The comments come after the Prime Minister insisted that Britain would reject an EU offer to extend the Brexit transition period beyond the end of the year.

In Bullish, Mr. Frost insisted that the UK's sovereignty over laws, courts and fish waters "is not up for discussion".

He also said that what he called some of the EU's "more unrealistic positions" had to change to make progress.

In a tweet, Mr. Frost said: “We will go to Brussels in good faith to deal with the EU's concerns.

“This has to be a real negotiation and some of the EU's unrealistic positions have to change if we want to move forward.

“We have carefully read what the EU has said on the subject over the past few days and look forward to discussing it.

“The UK's sovereignty over our laws, our courts or our fishing waters is of course not up for discussion.

Michel Barnier and David Frost

Michel Barnier (right) and British chief Brexit negotiator David Frost (Image: Dati Bendo / DPA / PA images)

“Likewise, we are not looking for anything that would undermine the integrity of the EU internal market.
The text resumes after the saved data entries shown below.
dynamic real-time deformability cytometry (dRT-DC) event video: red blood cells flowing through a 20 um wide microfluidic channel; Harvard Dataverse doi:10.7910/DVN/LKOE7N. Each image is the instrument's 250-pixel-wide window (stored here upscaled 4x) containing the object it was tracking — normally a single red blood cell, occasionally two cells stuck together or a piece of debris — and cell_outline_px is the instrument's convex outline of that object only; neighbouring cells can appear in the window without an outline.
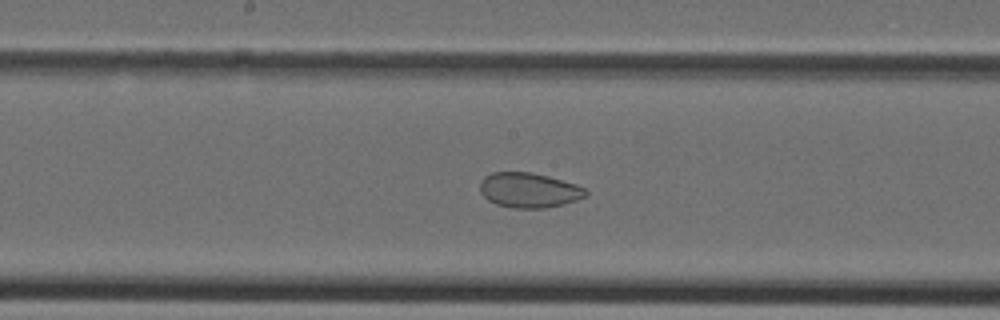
{"species": "Egyptian fruit bat (a non-hibernating species)", "species_latin": "Rousettus aegyptiacus", "temperature_condition": "cold", "stored_images_in_passage": 38, "camera_frame_rate_fps": 3000, "um_per_image_px": 0.085, "animal": {"sex": "female"}, "frame": {"image": 1, "passage_image": 19, "time_ms": 6.0, "image_size_px": [1000, 320], "cell_outline_px": [[588, 196], [564, 204], [544, 208], [512, 208], [496, 204], [488, 200], [480, 192], [480, 180], [484, 176], [492, 172], [532, 172], [548, 176], [576, 184], [584, 188], [588, 192]], "centroid_in_image_um": [44.95, 16.16], "position_along_channel_um": 203.2, "area_um2": 21.68}}
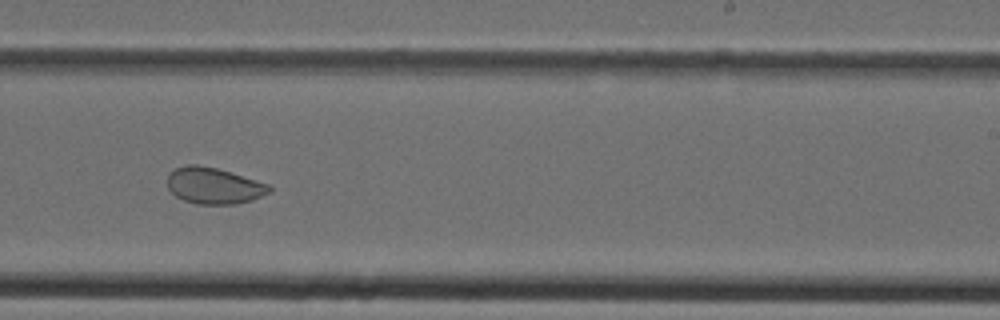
{"frame": {"image": 2, "passage_image": 23, "time_ms": 7.333, "image_size_px": [1000, 320], "cell_outline_px": [[272, 192], [252, 200], [232, 204], [196, 204], [184, 200], [176, 196], [168, 188], [168, 176], [176, 168], [188, 164], [196, 164], [216, 168], [268, 184], [272, 188]], "centroid_in_image_um": [18.19, 15.79], "position_along_channel_um": 270.8, "area_um2": 21.33}}
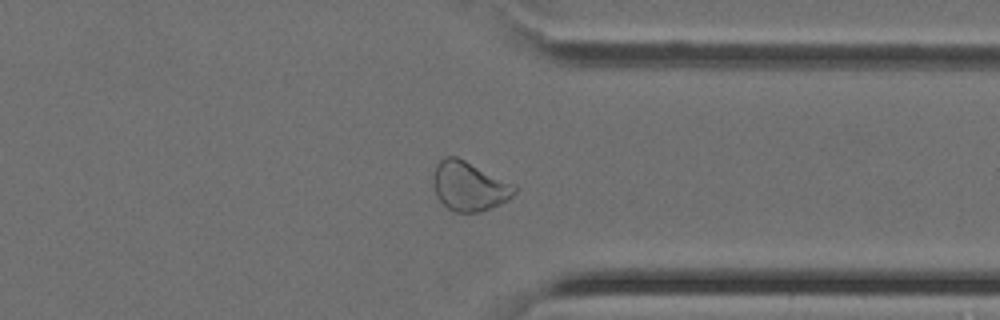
{"frame": {"image": 3, "passage_image": 29, "time_ms": 9.333, "image_size_px": [1000, 320], "cell_outline_px": [[520, 188], [508, 200], [480, 212], [456, 212], [448, 208], [436, 196], [432, 184], [432, 176], [436, 164], [444, 156], [456, 156], [516, 184]], "centroid_in_image_um": [39.89, 15.81], "position_along_channel_um": 371.5, "area_um2": 23.64}}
"I want to make it clear that the government will not agree to ideas like the one currently in circulation that will give the EU a new right to retaliate against tariffs if we enact laws that are in our interests.

"We couldn't face such an unpredictable economic risk."

Mr. Frost said he was looking forward to resuming personal discussions after the coronavirus outbreak.

He said: “The next round of talks with the EU starts on Monday, June 29th. This is the beginning of the intensified process.

“For the first time since March, we will meet face to face in Brussels. We look forward to welcoming the EU team to London the following week.

"These meetings will be smaller and focus on whether we can start making real and rapid progress toward an agreement."

Britain has a deadline of July 1st if it wants to extend the transition period beyond the end of the year.

Mr Frost's EU counterpart said Britain must send "clear signals" that it wants to seal an agreement with the European Union on its post-Brexit relationship.

Michel Barnier said the UK had not previously dealt with preliminary openings by the EU on state aid and fisheries in previous rounds of negotiations.

In an online seminar, Barnier added: "The ball is in the British court, I think the deal is still possible."

He said he was "disappointed" with Britain's refusal to negotiate foreign policy and defense, but he was open to "room for flexibility" in the EU's and UK's previously conflicting positions on fisheries and fair play guarantees to find for state aid.

When asked how far the bloc could go to the UK in terms of the so-called level playing field for fair competition, Barnier added: “In addition to fishing and governance, we are ready to work on landing zones, and the mandate of respect EU. "

Tuesday was the fourth anniversary of the historic referendum, in which 17.4 million people voted to leave the EU.

Conservative MP Michael Fabricant said: "We need to hold on to our arms and not extend the transition so that the EU can focus on a new, mutually beneficial trade deal with Britain while maintaining our sovereignty as a major power outside the EU."